» **Task statement**
Write out every line exactly, from the start of the records below to the line with "434 01 Most", and stop there. Don't write out the pictures.
===== Supplied records =====
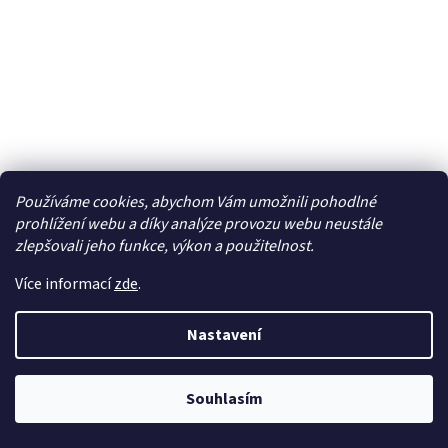
Používáme cookies, abychom Vám umožnili pohodlné
prohlížení webu a díky analýze provozu webu neustále
zlepšovali jeho funkce, výkon a použitelnost.
Hangar 9 směrovka: Pitts S2B - HAN239002
Více informací
zde
.
Dočasně nedostupné
Nastavení
1 105 Kč bez DPH
Do košíku
1 337 Kč
Souhlasím
Náhradní díl pro RC model letadla Hangar 9 Pitts S2B:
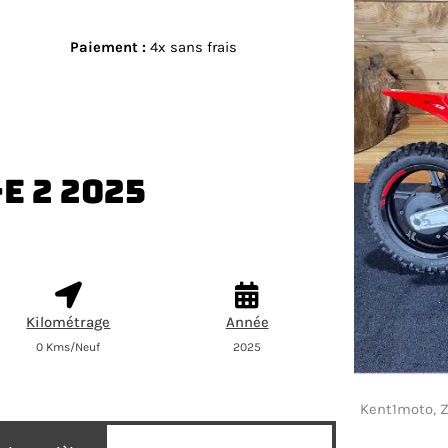
Paiement
:
4x sans frais
E 2 2025
Kilométrage
Année
0 Kms/Neuf
2025
Kent1moto, Z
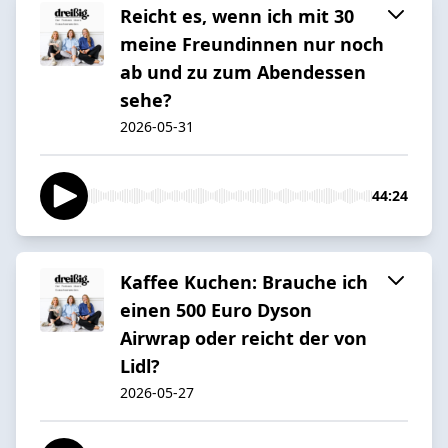
Reicht es, wenn ich mit 30
meine Freundinnen nur noch
ab und zu zum Abendessen
sehe?
2026-05-31
44:24
Kaffee Kuchen: Brauche ich
einen 500 Euro Dyson
Airwrap oder reicht der von
Lidl?
2026-05-27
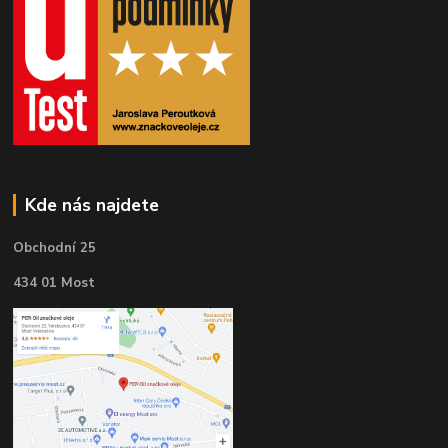
Kde nás najdete
Obchodní 25
434 01 Most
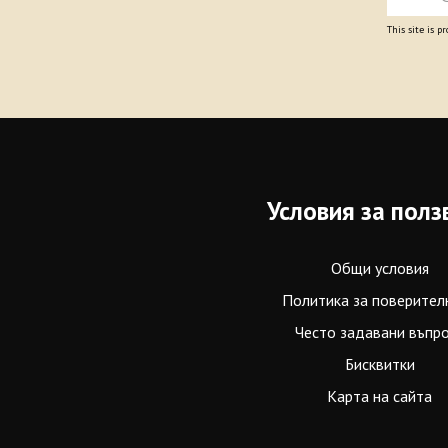
This site is 
Условия за полз
Общи условия
Политика за поверител
Често задавани въпр
Бисквитки
Карта на сайта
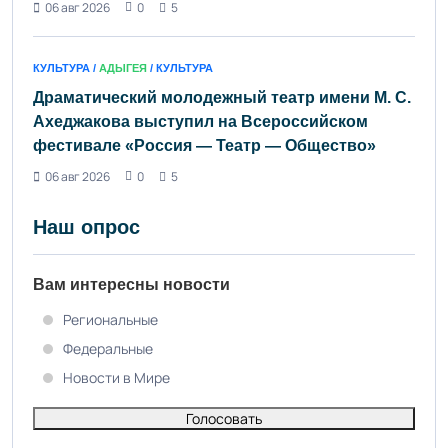
06 авг 2026
0
5
КУЛЬТУРА /
АДЫГЕЯ
/ КУЛЬТУРА
Драматический молодежный театр имени М. С.
Ахеджакова выступил на Всероссийском
фестивале «Россия — Театр — Общество»
06 авг 2026
0
5
Наш опрос
Вам интересны новости
Региональные
Федеральные
Новости в Мире
Голосовать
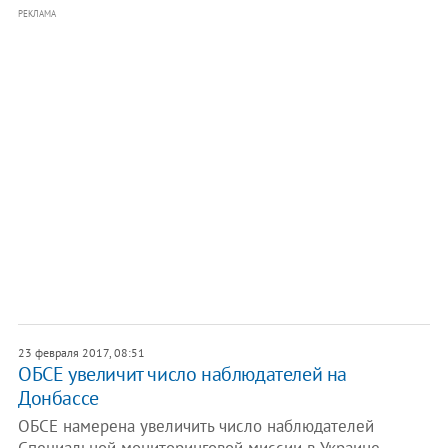
РЕКЛАМА
23 февраля 2017, 08:51
ОБСЕ увеличит число наблюдателей на
Донбассе
ОБСЕ намерена увеличить число наблюдателей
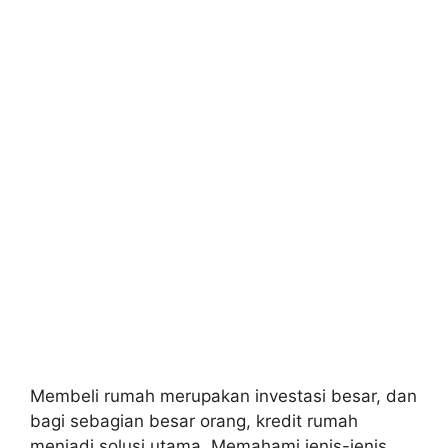
Membeli rumah merupakan investasi besar, dan
bagi sebagian besar orang, kredit rumah
menjadi solusi utama. Memahami jenis-jenis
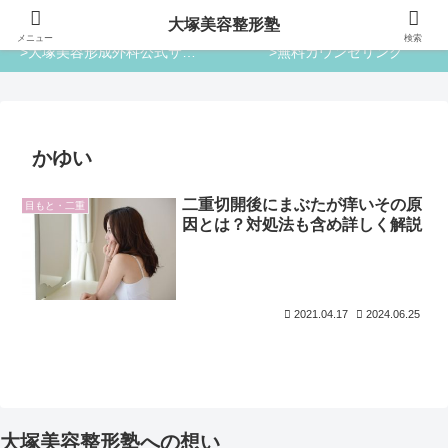
大塚美容整形塾
大塚美容整形塾
メニュー
検索
>大塚美容形成外科公式サイト
>無料カウンセリング
かゆい
二重切開後にまぶたが痒いその原
目もと・二重
因とは？対処法も含め詳しく解説
2021.04.17
2024.06.25
大塚美容整形塾への想い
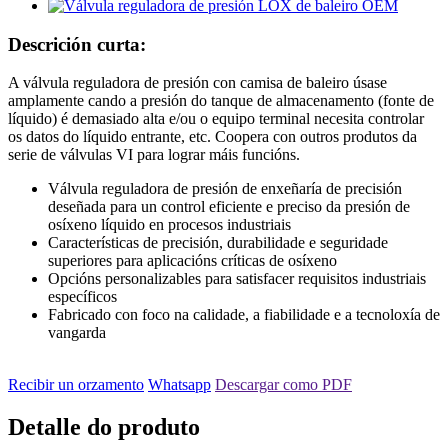
Descrición curta:
A válvula reguladora de presión con camisa de baleiro úsase
amplamente cando a presión do tanque de almacenamento (fonte de
líquido) é demasiado alta e/ou o equipo terminal necesita controlar
os datos do líquido entrante, etc. Coopera con outros produtos da
serie de válvulas VI para lograr máis funcións.
Válvula reguladora de presión de enxeñaría de precisión
deseñada para un control eficiente e preciso da presión de
osíxeno líquido en procesos industriais
Características de precisión, durabilidade e seguridade
superiores para aplicacións críticas de osíxeno
Opcións personalizables para satisfacer requisitos industriais
específicos
Fabricado con foco na calidade, a fiabilidade e a tecnoloxía de
vangarda
Recibir un orzamento
Whatsapp
Descargar como PDF
Detalle do produto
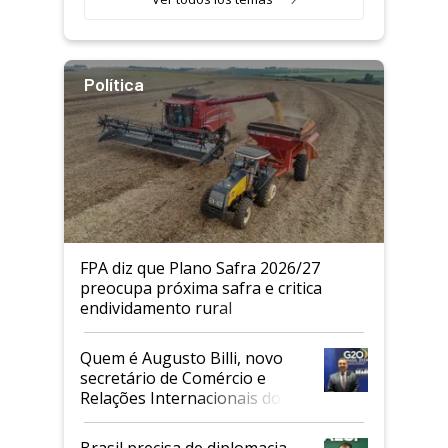
Política
FPA diz que Plano Safra 2026/27
preocupa próxima safra e critica
endividamento rural
Quem é Augusto Billi, novo
secretário de Comércio e
Relações Internacionais do
Mapa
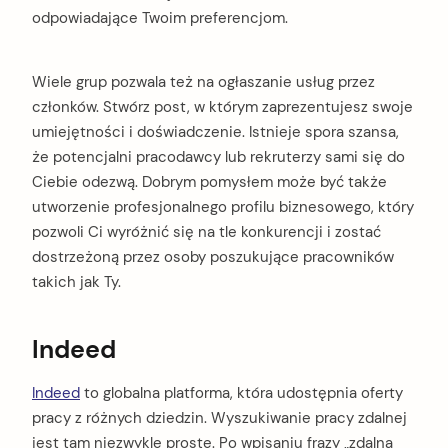
odpowiadające Twoim preferencjom.
Wiele grup pozwala też na ogłaszanie usług przez
członków. Stwórz post, w którym zaprezentujesz swoje
umiejętności i doświadczenie. Istnieje spora szansa,
że potencjalni pracodawcy lub rekruterzy sami się do
Ciebie odezwą. Dobrym pomysłem może być także
utworzenie profesjonalnego profilu biznesowego, który
pozwoli Ci wyróżnić się na tle konkurencji i zostać
dostrzeżoną przez osoby poszukujące pracowników
takich jak Ty.
Indeed
Indeed
to globalna platforma, która udostępnia oferty
pracy z różnych dziedzin. Wyszukiwanie pracy zdalnej
jest tam niezwykle proste. Po wpisaniu frazy „zdalna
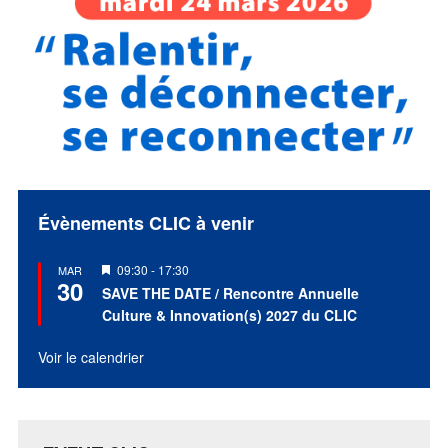
Évènements CLIC à venir
Mis
09:30
-
17:30
MAR
30
en
SAVE THE DATE / Rencontre Annuelle
avant
Culture & Innovation(s) 2027 du CLIC
Voir le calendrier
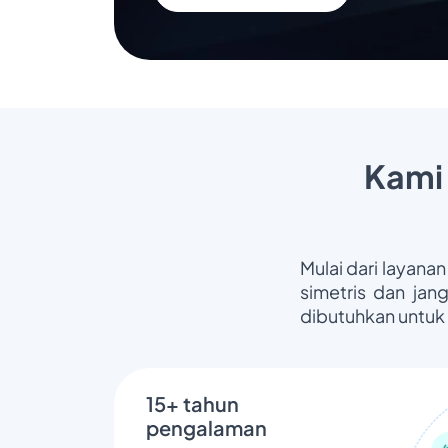
Kami
Mulai dari layanan
simetris dan jan
dibutuhkan untuk
15+ tahun
pengalaman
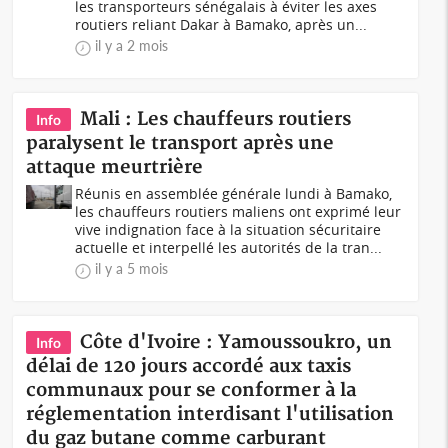
les transporteurs sénégalais à éviter les axes
routiers reliant Dakar à Bamako, après un...
il y a 2 mois
Mali : Les chauffeurs routiers
Info
paralysent le transport après une
attaque meurtrière
Réunis en assemblée générale lundi à Bamako,
les chauffeurs routiers maliens ont exprimé leur
vive indignation face à la situation sécuritaire
actuelle et interpellé les autorités de la tran...
il y a 5 mois
Côte d'Ivoire : Yamoussoukro, un
Info
délai de 120 jours accordé aux taxis
communaux pour se conformer à la
réglementation interdisant l'utilisation
du gaz butane comme carburant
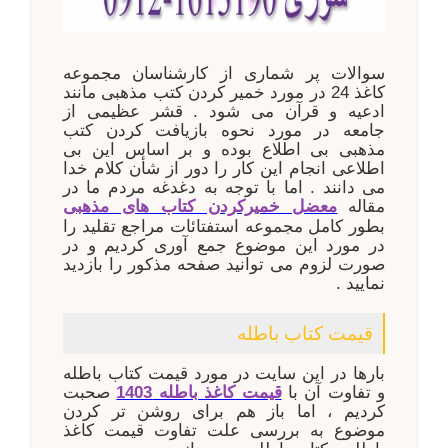
سوالات پر شماری از کارشناسان مجموعه
کاغذ 24 در مورد خمیر کردن کتب مذهبی مانند
ادعیه و قرآن می شود . قشر عظیمی از
جامعه در مورد نحوه بازیافت کردن کتب
مذهبی بی اطلاع بوده و بر اساس این بی
اطلاعی انجام این کار را دور از شأن کلام خدا
می دانند . اما با توجه به دغدغه مردم ما در
مقاله
معضل خمیرکردن کتاب های مذهبی
بطور کامل مجموعه استفتائات مراجع تقلید را
در مورد این موضوع جمع آوری کردیم و در
صورت لزوم می توانید صفحه مذکور را بازدید
نمایید .
قیمت کتاب باطله
بارها در این سایت در مورد قیمت کتاب باطله
و تفاوت آن با
قیمت
کاغذ باطله 1403
صحبت
کردیم ، اما باز هم برای روشن تر کردن
موضوع به بررسی علت تفاوت قیمت کاغذ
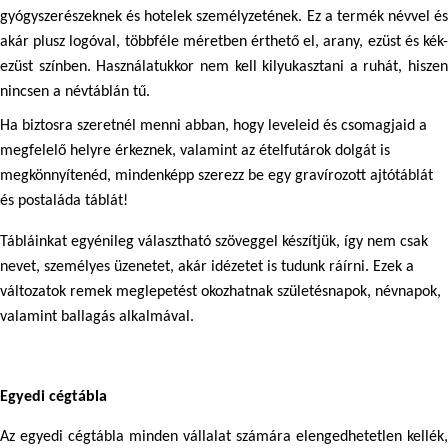
gyógyszerészeknek és hotelek személyzetének. Ez a termék névvel és 
akár plusz logóval, többféle méretben érthető el, arany, ezüst és kék-
ezüst színben. Használatukkor nem kell kilyukasztani a ruhát, hiszen 
nincsen a névtáblán tű.
Ha biztosra szeretnél menni abban, hogy leveleid és csomagjaid a 
megfelelő helyre érkeznek, valamint az ételfutárok dolgát is 
megkönnyítenéd, mindenképp szerezz be egy gravírozott ajtótáblát 
és postaláda táblát! 
Tábláinkat egyénileg választható szöveggel készítjük, így nem csak 
nevet, személyes üzenetet, akár idézetet is tudunk ráírni. Ezek a 
változatok remek meglepetést okozhatnak születésnapok, névnapok, 
valamint ballagás alkalmával.
Egyedi cégtábla
Az 
egyedi cégtábla
 minden vállalat számára elengedhetetlen kellék, 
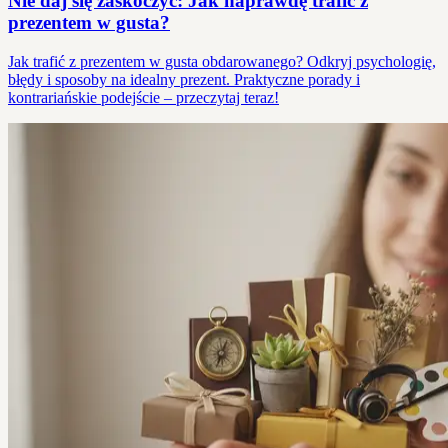
Nie daj się zaskoczyć: Jak naprawdę trafić z
prezentem w gusta?
Jak trafić z prezentem w gusta obdarowanego? Odkryj psychologię,
błędy i sposoby na idealny prezent. Praktyczne porady i
kontrariańskie podejście – przeczytaj teraz!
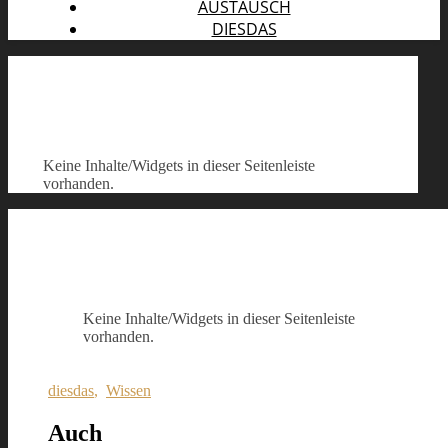
AUSTAUSCH
DIESDAS
Keine Inhalte/Widgets in dieser Seitenleiste
vorhanden.
Keine Inhalte/Widgets in dieser Seitenleiste
vorhanden.
diesdas
,
Wissen
Auch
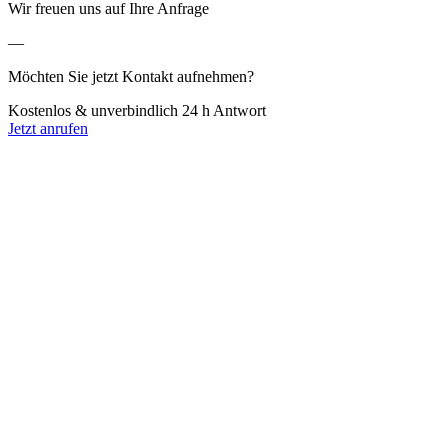
Wir freuen uns auf Ihre Anfrage
—
Möchten Sie jetzt Kontakt aufnehmen?
Kostenlos & unverbindlich
24 h Antwort
Jetzt anrufen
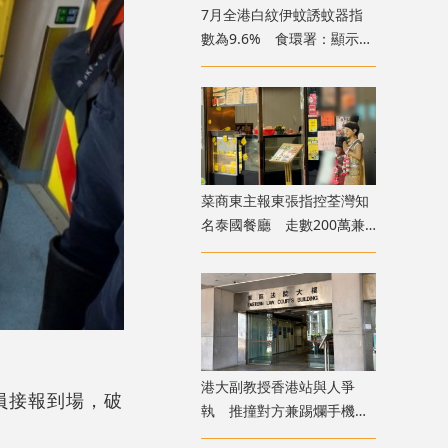
7月全港白紋伊蚊誘蚊器指
數為9.6% 食環署：顯示分
布情況頗為廣泛
菜商東主報東張指控荃灣知
名泰國餐廳 走數200萬兼
呃政府2000萬擔保貸款
港大副教授香港站與人爭
員接報到場，破
執 推撞對方兼踢爛手機
准簽保守行為兩年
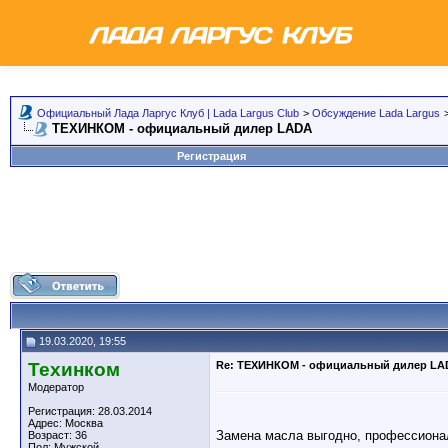
Официальный Лада Ларгус Клуб | Lada Largus Club
>
Обсуждение Lada Largus
ТЕХИНКОМ - официальный дилер LADA
Регистрация
19.03.2020, 19:55
Техинком
Re: ТЕХИНКОМ - официальный дилер LA
Модератор
Регистрация: 28.03.2014
Адрес: Москва
Замена масла выгодно, профессиона
Возраст: 36
Пол: Мужской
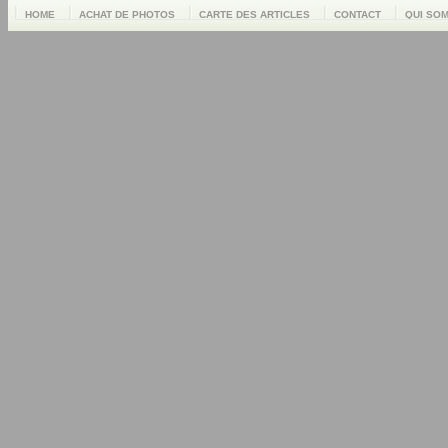
HOME
ACHAT DE PHOTOS
CARTE DES ARTICLES
CONTACT
QUI SO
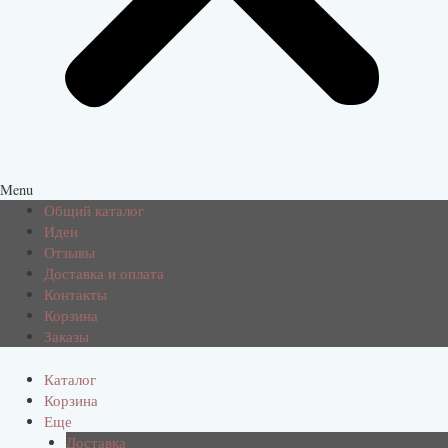
Menu
Общий каталог
Идеи
Отзывы
Доставка и оплата
Контакты
Корзина
Заказы
Каталог
Корзина
Еще
Доставка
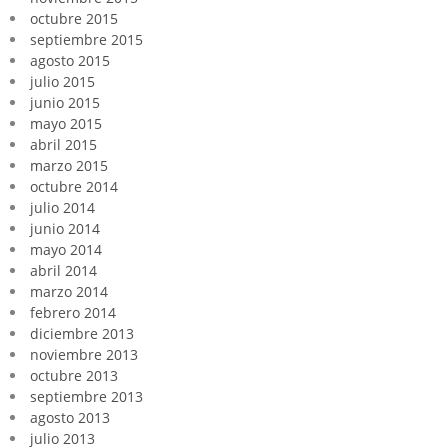
octubre 2015
septiembre 2015
agosto 2015
julio 2015
junio 2015
mayo 2015
abril 2015
marzo 2015
octubre 2014
julio 2014
junio 2014
mayo 2014
abril 2014
marzo 2014
febrero 2014
diciembre 2013
noviembre 2013
octubre 2013
septiembre 2013
agosto 2013
julio 2013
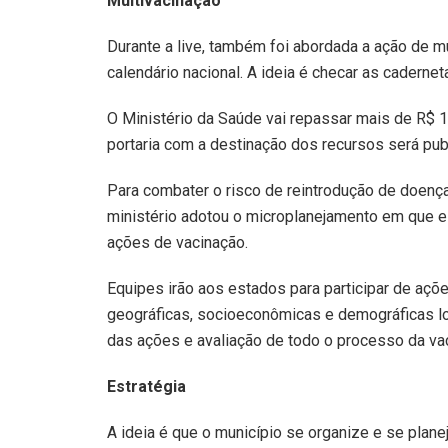
Multivacinação
Durante a live, também foi abordada a ação de 
calendário nacional. A ideia é checar as caderne
O Ministério da Saúde vai repassar mais de R$ 
portaria com a destinação dos recursos será pu
Para combater o risco de reintrodução de doença
ministério adotou o microplanejamento em que e
ações de vacinação.
Equipes irão aos estados para participar de açõ
geográficas, socioeconômicas e demográficas lo
das ações e avaliação de todo o processo da va
Estratégia
A ideia é que o município se organize e se plane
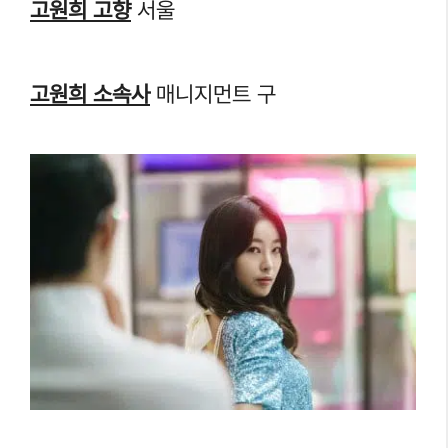
고원희 고향
서울
고원희 소속사
매니지먼트 구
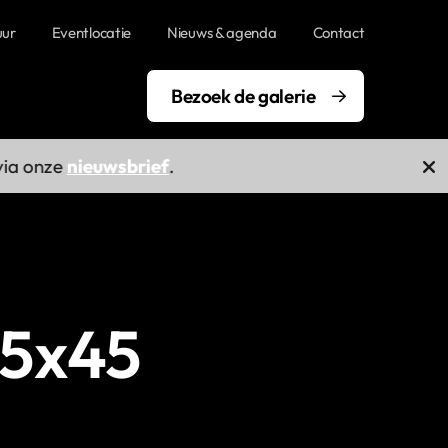
uur
Eventlocatie
Nieuws & agenda
Contact
Bezoek de galerie
onze
nieuwsbrief
.
 55x45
=====
» **Answer space**
Používáme cookies, abychom Vám umožnili pohodlné
prohlížení webu a díky analýze provozu webu neustále
zlepšovali jeho funkce, výkon a použitelnost.
Hangar 9 směrovka: Pitts S2B - HAN239002
Více informací
zde
.
Dočasně nedostupné
Nastavení
1 105 Kč bez DPH
Do košíku
1 337 Kč
Souhlasím
Náhradní díl pro RC model letadla Hangar 9 Pitts S2B:
Paiement
:
4x sans frais
E 2 2025
Kilométrage
Année
0 Kms/Neuf
2025
Kent1moto, Z
Reicht es, wenn ich mit 30
meine Freundinnen nur noch
ab und zu zum Abendessen
sehe?
2026-05-31
44:24
Kaffee Kuchen: Brauche ich
einen 500 Euro Dyson
Airwrap oder reicht der von
Lidl?
2026-05-27
Kde nás najdete
Obchodní 25
434 01 Most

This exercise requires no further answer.